◆ MATERIAL FOR THIS TASK

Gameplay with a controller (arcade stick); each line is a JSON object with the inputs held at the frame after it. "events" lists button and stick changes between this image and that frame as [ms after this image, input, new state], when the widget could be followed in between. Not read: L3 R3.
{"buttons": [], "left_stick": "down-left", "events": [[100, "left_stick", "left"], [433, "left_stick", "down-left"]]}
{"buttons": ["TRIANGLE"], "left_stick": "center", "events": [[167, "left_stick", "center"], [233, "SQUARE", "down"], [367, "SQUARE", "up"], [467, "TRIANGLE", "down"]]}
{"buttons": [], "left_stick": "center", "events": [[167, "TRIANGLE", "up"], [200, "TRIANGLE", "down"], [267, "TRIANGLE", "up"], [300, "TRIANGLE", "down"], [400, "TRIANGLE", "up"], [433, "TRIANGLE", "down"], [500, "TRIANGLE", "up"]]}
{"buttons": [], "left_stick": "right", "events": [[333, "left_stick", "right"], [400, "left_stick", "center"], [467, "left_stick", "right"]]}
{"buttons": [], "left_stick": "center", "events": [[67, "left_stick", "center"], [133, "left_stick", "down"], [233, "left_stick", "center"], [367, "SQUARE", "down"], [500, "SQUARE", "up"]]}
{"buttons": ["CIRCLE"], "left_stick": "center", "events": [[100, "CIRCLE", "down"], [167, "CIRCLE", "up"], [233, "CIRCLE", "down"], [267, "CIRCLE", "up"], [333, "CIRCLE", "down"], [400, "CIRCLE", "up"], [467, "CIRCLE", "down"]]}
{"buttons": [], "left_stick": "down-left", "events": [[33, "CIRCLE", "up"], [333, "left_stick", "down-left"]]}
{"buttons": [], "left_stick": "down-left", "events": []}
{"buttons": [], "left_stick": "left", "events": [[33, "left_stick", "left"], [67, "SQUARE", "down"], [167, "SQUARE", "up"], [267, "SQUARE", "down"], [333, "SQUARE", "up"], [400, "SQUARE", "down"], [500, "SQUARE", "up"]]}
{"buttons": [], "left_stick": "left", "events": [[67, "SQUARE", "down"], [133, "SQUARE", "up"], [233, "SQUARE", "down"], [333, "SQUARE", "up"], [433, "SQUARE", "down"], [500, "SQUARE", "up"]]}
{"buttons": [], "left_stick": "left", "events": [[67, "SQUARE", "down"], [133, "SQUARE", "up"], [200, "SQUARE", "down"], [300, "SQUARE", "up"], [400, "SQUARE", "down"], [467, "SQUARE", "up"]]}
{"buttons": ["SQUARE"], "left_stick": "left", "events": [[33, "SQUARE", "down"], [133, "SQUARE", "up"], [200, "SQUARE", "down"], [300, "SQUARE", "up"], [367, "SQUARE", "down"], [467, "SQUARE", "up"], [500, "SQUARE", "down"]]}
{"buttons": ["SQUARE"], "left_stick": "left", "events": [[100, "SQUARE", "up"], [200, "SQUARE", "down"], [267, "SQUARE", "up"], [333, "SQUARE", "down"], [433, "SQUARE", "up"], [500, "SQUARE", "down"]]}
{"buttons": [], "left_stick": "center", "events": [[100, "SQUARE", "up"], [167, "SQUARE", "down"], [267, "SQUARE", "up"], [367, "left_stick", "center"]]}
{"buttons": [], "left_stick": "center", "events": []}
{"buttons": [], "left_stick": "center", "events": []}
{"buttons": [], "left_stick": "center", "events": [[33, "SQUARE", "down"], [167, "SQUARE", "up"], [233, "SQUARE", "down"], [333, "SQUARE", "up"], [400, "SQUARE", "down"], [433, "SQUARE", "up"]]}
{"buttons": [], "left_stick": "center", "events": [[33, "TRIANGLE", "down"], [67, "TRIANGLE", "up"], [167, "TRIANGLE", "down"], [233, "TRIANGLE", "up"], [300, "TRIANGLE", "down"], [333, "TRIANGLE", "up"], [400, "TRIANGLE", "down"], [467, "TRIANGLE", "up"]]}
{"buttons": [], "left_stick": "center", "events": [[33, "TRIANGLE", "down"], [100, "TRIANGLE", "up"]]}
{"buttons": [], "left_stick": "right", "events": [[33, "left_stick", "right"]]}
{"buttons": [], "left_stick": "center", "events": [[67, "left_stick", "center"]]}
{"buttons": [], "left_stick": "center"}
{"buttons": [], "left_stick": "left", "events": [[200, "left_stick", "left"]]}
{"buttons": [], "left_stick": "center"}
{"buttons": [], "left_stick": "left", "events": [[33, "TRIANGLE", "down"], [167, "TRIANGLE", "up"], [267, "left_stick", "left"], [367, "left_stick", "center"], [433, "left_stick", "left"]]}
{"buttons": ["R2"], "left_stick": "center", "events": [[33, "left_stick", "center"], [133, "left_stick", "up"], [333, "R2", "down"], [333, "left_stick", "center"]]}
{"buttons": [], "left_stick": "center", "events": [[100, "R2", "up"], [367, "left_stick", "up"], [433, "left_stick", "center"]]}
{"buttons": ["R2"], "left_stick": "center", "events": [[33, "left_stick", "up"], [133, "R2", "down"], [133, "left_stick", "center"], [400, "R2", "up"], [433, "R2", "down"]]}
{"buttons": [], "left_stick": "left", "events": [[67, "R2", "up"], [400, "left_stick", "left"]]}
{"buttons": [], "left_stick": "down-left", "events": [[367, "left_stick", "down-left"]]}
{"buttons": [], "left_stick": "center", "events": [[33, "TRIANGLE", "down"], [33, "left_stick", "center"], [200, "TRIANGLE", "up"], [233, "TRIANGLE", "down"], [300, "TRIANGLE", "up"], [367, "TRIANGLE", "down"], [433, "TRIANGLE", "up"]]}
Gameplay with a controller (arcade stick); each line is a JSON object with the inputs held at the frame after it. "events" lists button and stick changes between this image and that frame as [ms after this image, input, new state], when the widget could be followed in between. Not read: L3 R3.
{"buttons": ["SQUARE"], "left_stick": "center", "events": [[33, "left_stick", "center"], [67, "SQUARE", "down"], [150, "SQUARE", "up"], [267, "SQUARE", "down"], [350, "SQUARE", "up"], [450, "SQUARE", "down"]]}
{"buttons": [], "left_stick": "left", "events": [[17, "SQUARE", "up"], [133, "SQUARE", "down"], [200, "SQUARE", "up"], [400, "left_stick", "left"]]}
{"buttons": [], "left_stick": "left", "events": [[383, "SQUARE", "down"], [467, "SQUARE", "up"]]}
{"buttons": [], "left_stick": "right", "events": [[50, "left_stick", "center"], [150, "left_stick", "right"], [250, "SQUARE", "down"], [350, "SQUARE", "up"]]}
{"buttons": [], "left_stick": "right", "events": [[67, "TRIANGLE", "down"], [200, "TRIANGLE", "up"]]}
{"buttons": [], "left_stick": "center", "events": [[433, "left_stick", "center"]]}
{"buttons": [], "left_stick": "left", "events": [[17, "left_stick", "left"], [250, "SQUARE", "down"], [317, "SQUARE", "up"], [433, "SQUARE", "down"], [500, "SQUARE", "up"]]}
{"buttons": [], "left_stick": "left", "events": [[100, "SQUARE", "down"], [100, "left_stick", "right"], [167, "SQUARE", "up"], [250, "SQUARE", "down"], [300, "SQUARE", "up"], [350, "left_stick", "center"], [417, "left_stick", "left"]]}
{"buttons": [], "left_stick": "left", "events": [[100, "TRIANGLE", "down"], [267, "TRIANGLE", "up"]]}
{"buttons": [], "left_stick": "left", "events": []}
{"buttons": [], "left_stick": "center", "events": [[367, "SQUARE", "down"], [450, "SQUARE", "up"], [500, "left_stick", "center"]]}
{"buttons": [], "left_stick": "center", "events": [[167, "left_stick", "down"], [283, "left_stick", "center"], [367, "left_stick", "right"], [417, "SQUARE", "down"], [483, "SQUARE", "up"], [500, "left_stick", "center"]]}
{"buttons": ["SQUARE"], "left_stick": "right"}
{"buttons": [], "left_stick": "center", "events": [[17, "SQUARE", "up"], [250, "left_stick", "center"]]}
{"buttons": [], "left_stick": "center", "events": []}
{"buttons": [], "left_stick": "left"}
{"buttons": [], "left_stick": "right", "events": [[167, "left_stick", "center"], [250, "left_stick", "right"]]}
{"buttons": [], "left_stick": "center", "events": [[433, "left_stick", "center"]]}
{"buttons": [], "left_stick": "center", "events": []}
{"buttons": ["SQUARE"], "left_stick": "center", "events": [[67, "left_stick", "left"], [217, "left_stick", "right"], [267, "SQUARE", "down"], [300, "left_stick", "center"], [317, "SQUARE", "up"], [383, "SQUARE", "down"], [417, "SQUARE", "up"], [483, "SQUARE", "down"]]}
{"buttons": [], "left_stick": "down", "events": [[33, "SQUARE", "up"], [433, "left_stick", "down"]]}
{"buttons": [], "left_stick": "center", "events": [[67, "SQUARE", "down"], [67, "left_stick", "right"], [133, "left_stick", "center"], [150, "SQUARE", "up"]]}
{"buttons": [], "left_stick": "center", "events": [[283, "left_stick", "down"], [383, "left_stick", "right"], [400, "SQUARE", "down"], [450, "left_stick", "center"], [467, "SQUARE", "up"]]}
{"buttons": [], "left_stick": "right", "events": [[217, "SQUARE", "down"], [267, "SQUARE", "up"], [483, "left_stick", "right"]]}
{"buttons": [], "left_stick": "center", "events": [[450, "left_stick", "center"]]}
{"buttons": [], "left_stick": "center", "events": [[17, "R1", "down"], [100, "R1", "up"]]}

◆ WHAT IS NEEDED
Return all lines of the material above in which the word "TRIANGLE" occurs.

◆ ANSWER TO THIS PROBLEM
{"buttons": ["TRIANGLE"], "left_stick": "center", "events": [[167, "left_stick", "center"], [233, "SQUARE", "down"], [367, "SQUARE", "up"], [467, "TRIANGLE", "down"]]}
{"buttons": [], "left_stick": "center", "events": [[167, "TRIANGLE", "up"], [200, "TRIANGLE", "down"], [267, "TRIANGLE", "up"], [300, "TRIANGLE", "down"], [400, "TRIANGLE", "up"], [433, "TRIANGLE", "down"], [500, "TRIANGLE", "up"]]}
{"buttons": [], "left_stick": "center", "events": [[33, "TRIANGLE", "down"], [67, "TRIANGLE", "up"], [167, "TRIANGLE", "down"], [233, "TRIANGLE", "up"], [300, "TRIANGLE", "down"], [333, "TRIANGLE", "up"], [400, "TRIANGLE", "down"], [467, "TRIANGLE", "up"]]}
{"buttons": [], "left_stick": "center", "events": [[33, "TRIANGLE", "down"], [100, "TRIANGLE", "up"]]}
{"buttons": [], "left_stick": "left", "events": [[33, "TRIANGLE", "down"], [167, "TRIANGLE", "up"], [267, "left_stick", "left"], [367, "left_stick", "center"], [433, "left_stick", "left"]]}
{"buttons": [], "left_stick": "center", "events": [[33, "TRIANGLE", "down"], [33, "left_stick", "center"], [200, "TRIANGLE", "up"], [233, "TRIANGLE", "down"], [300, "TRIANGLE", "up"], [367, "TRIANGLE", "down"], [433, "TRIANGLE", "up"]]}
{"buttons": [], "left_stick": "right", "events": [[67, "TRIANGLE", "down"], [200, "TRIANGLE", "up"]]}
{"buttons": [], "left_stick": "left", "events": [[100, "TRIANGLE", "down"], [267, "TRIANGLE", "up"]]}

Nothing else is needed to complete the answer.